Par 6 The pianist turned his back on her. "Do I sing?" he echoed satirically. "Does she think—with that mind?"
Par 7 De Pachmann is rather reluctant to "give away" the secrets of his art. In many ways he could not accurately describe the means by which the artistic mind accomplishes results, for such results are intuitive, unexplainable. However, the pianist, after playing for nearly an hour, said, during his performance, like a commentary, as it were,—
Par 8 "In playing Chopin all lies in the fingering. How many have cunningly watched me do these same things to find out how I did them. Did they find out? Scarcely; they would not have kept on playing with such a hard tone afterward, if they had. It has taken me thirty years to study out these things for myself. Let them do the same. Why should I give away my bread? I am sixty, and I shall soon be dead: it is well.
Par 9 "But in Chopin all lies in the fingering. In playing his music pianists get hard, brilliant effects, when they should have the singing, velvety delicacy that Chopin requires. They use the wrong fingers. The fingered editions of his works are full of errors in this direction. I very early found out that if I played Chopin as he demanded to be played, I must study out my own fingering. Hour after hour I have tried first one way then another, until I got the quality of tone and the legato that I wished.
Par 10 "I do not use the first finger in playing passages where a delicate effect is needed. The first finger is too heavy—too harsh. I use the middle finger instead. Then I get the quality of tone that I want.
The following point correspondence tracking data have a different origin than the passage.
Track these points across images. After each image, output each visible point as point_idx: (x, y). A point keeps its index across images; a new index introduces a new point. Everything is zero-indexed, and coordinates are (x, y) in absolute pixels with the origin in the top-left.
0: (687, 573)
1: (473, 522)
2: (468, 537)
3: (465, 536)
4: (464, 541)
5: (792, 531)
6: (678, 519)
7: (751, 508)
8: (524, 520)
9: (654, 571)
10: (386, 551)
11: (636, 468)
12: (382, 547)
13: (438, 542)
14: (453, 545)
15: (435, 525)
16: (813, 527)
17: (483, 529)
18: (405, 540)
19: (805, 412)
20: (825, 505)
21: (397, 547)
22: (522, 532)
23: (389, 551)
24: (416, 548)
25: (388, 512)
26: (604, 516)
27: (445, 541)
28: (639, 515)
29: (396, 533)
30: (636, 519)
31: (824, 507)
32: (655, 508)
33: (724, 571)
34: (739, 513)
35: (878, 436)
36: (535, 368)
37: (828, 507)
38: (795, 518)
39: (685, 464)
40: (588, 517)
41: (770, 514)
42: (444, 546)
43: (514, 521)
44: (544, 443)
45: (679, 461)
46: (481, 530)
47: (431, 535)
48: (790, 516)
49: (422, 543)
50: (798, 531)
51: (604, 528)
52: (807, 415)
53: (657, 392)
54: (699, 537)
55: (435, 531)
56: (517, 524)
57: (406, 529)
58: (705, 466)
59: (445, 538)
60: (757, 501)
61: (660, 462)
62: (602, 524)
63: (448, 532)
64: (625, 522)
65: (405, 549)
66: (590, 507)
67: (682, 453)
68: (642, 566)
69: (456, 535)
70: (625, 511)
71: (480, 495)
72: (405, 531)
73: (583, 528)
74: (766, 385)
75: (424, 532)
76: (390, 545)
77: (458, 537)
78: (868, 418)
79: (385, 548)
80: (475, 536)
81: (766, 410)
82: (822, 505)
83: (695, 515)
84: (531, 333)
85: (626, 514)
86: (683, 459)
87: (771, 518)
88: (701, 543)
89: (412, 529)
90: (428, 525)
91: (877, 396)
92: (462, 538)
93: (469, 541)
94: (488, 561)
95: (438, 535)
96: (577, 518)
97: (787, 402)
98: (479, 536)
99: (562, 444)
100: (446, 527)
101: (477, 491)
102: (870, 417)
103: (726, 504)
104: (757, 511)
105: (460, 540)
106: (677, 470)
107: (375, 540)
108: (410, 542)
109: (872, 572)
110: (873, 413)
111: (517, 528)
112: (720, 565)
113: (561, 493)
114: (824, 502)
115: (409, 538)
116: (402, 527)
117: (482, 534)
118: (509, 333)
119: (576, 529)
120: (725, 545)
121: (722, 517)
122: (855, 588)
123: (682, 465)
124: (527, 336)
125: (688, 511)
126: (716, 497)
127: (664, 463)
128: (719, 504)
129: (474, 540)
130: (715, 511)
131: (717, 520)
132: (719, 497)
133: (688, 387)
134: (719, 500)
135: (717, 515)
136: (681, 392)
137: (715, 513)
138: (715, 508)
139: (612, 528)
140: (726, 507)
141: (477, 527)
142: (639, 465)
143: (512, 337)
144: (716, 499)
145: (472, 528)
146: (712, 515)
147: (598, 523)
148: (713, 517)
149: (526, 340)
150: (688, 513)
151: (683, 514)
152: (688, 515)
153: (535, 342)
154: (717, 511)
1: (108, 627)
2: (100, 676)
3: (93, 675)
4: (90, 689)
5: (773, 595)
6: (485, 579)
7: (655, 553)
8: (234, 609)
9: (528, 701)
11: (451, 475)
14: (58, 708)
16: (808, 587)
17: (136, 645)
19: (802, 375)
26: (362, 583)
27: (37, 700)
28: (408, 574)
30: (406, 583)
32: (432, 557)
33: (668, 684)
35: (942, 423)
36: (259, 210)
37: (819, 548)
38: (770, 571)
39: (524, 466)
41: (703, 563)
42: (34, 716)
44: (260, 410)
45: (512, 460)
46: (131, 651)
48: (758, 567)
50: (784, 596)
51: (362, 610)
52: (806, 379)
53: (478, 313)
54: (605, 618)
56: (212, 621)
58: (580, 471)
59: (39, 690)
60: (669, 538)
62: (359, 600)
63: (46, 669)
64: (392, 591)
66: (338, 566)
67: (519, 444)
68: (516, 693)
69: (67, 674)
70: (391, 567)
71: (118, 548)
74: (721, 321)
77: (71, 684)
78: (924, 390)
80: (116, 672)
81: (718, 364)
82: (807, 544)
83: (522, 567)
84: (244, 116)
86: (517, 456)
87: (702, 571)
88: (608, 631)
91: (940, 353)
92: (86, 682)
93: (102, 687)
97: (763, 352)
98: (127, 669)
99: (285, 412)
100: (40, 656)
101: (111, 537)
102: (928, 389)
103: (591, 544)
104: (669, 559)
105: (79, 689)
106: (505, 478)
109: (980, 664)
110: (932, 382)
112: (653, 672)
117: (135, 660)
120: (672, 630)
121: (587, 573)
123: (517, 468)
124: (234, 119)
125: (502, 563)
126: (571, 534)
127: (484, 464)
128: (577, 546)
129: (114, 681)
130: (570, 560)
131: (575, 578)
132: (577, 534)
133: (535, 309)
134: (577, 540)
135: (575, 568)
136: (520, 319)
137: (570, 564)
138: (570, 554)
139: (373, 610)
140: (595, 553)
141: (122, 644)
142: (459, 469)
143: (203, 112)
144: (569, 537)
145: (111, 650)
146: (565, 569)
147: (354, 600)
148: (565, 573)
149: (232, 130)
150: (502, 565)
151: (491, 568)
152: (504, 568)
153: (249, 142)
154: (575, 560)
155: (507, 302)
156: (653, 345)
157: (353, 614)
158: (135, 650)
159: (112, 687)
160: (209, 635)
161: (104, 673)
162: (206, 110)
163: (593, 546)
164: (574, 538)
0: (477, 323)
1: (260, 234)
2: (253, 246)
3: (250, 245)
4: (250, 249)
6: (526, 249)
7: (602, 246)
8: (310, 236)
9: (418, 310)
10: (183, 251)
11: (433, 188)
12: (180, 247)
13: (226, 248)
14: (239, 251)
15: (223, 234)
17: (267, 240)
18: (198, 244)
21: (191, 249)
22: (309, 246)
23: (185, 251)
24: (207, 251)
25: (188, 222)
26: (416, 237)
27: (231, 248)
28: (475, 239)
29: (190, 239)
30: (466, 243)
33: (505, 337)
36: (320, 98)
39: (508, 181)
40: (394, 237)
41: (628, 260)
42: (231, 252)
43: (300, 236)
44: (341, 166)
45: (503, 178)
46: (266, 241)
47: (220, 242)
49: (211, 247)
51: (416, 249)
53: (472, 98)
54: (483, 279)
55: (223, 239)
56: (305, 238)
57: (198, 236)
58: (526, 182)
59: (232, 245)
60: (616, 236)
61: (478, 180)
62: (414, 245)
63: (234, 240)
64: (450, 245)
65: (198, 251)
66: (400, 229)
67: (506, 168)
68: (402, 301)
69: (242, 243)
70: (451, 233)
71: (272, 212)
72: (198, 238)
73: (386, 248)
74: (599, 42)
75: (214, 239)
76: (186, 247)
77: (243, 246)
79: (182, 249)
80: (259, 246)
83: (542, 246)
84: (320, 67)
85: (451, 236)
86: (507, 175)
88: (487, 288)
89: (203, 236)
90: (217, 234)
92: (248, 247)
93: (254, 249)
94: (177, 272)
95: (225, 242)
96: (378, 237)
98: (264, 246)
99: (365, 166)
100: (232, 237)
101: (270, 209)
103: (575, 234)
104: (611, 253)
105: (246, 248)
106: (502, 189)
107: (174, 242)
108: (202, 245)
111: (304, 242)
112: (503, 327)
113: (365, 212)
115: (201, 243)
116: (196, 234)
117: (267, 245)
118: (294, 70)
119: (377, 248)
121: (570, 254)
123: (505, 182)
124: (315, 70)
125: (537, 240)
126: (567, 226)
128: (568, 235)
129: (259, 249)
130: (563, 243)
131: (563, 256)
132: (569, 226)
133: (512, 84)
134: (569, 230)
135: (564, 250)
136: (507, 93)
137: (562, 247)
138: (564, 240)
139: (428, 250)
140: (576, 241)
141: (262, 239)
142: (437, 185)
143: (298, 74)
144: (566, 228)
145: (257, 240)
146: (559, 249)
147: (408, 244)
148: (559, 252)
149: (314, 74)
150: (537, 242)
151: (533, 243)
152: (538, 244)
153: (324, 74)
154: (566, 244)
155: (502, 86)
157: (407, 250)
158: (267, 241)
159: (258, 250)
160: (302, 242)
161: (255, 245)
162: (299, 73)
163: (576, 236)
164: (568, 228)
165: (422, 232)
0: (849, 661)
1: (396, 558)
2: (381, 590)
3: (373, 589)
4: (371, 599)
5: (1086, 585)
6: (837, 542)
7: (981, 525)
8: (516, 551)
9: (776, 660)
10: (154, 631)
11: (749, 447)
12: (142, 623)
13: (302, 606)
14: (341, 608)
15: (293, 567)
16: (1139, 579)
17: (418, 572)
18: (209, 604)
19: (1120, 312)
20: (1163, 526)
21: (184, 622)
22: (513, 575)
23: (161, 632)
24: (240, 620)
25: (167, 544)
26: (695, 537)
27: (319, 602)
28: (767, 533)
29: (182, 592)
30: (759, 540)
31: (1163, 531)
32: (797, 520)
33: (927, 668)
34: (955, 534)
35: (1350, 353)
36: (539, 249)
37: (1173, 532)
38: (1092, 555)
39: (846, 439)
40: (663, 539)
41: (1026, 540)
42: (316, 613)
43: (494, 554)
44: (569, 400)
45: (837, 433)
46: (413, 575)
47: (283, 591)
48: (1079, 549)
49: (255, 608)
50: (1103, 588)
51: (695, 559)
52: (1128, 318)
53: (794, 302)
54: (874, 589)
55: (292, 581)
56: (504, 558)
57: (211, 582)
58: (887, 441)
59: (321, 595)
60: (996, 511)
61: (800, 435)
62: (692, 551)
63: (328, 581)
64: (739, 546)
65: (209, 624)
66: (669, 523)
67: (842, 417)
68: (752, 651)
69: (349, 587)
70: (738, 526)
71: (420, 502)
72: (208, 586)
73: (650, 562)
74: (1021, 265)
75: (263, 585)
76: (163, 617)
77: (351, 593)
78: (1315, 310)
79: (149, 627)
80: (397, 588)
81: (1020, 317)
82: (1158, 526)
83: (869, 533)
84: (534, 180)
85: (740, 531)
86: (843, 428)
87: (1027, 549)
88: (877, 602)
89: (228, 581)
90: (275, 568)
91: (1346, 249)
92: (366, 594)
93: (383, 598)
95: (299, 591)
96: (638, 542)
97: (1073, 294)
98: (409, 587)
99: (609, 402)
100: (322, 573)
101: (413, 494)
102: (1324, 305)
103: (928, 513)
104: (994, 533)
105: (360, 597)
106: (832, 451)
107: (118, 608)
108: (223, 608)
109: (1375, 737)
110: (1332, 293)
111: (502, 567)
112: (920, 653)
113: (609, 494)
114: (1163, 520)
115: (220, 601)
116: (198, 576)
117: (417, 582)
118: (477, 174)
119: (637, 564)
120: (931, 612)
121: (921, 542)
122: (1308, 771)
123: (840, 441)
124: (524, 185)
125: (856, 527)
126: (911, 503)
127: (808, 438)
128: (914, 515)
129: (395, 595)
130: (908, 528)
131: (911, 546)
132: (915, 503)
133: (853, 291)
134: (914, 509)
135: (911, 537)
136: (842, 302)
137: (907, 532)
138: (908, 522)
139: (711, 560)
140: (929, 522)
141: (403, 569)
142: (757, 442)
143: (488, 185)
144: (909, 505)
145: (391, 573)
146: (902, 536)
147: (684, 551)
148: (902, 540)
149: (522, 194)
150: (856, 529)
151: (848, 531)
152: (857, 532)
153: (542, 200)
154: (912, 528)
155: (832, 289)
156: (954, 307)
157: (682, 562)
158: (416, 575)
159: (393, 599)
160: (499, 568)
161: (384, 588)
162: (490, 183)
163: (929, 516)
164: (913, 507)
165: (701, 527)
Par 11 "Now the stroke on the inner side of the finger and the stroke on the outer give two distinct tone qualities. Look at this!" De Pachmann's hand was bent inward and perfectly relaxed. "This stroke on the inner side of the finger is the violin, on the outer it is the flute in tone quality.
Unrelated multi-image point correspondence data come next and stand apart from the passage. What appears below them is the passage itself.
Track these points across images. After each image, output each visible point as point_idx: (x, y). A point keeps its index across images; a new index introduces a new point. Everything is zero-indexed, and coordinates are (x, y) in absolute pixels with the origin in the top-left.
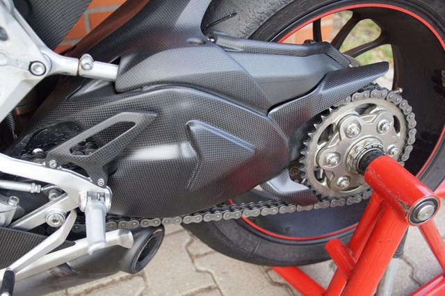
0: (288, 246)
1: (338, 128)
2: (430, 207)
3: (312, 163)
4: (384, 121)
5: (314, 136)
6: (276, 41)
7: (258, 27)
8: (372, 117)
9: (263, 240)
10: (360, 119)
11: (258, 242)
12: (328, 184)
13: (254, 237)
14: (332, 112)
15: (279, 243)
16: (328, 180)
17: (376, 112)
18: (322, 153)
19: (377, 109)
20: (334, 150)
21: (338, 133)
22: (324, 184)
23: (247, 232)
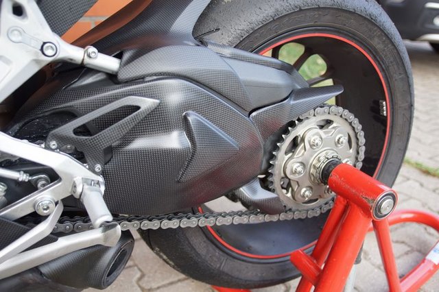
0: (250, 264)
1: (303, 140)
2: (389, 201)
3: (280, 173)
4: (340, 135)
5: (283, 147)
6: (257, 53)
7: (239, 41)
8: (330, 132)
9: (229, 257)
10: (321, 132)
11: (224, 258)
12: (292, 195)
13: (221, 253)
14: (298, 124)
15: (243, 260)
16: (293, 190)
17: (333, 128)
18: (288, 163)
19: (334, 125)
20: (300, 160)
21: (303, 144)
22: (289, 195)
23: (214, 247)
Par 12 "The true artist can give such variety of tone to a simple five-finger exercise that he can make it beautiful. But how many play five-finger exercises over and over like machines until they have taken their daily allowance of mechanism. Listen to every tone that you play, and above all, listen if you would play Chopin."
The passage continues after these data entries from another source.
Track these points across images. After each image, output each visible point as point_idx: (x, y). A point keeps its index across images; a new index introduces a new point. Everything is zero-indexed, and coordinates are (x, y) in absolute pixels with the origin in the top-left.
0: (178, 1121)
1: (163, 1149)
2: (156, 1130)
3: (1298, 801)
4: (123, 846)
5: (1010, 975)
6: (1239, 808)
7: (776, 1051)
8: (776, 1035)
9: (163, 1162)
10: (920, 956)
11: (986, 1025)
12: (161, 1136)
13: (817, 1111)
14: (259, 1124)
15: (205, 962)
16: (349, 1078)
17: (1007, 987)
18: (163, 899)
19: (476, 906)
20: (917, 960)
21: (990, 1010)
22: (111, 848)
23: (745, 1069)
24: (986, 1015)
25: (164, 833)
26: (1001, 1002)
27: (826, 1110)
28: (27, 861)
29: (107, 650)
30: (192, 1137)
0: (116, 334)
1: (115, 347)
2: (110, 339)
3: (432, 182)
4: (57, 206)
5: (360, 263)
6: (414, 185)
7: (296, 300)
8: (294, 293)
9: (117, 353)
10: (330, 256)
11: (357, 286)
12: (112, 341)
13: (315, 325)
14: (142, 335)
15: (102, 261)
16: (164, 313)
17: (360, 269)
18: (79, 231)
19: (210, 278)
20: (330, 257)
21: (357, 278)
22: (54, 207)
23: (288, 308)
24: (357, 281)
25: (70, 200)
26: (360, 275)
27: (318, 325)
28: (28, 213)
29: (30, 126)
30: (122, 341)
Par 13 This is true, not only as to Chopin, but as to all other master composers as well—Schumann especially; and in all his interpretations de Pachmann follows the same idea. Then the pianist said further, as he played:—
Par 14 "Let me show you how I trill. Bend the first finger until it is the length of the thumb, that they may be even. Then trill almost on the nail. There you have a Chopin trill.
Par 15 "In playing octaves I find a much better effect gained by the use of the thumb and little finger than by alternating the third and fourth fingers on the top notes in the Liszt style of playing.
Par 16 "There you have some of my Chopin secrets—touch and tone, quality, octaves, and the trill.
Par 17 "There is yet another thing. In playing passages marked for both hands, with the top note to be struck by the left hand crossing the right, a much better effect is made by taking with the left hand the lowest note marked for the right. This makes it possible for the top note to be struck by the right, a crossing of the hands being avoided.
Par 18 There is another thing we must consider when discussing the reasons that make de Pachmann the artist he is, and that is his true conception of the genius of Bach.
Par 19 "The artist's genius is not genuine until he can comprehend Bach. To play Bach is to play the piano. His compositions are drops of pure gold. In Bach you must read between the lines; he is a little obscure here and there, but the more you understand him the more you see his infinite greatness.
Par 20 "Technically, Bach is now better played than ever, but the spirit of his work remains unchanged. It demands the same spirit in its interpretation now that it has always done. There is no new way of playing it, no matter what is said about a modern interpretation."
Par 21 Then, finally, the pianist remarked that he held three composers as writers for the piano in the perfect style of its demands: Bach, Chopin, and Schumann,—truly a great trio.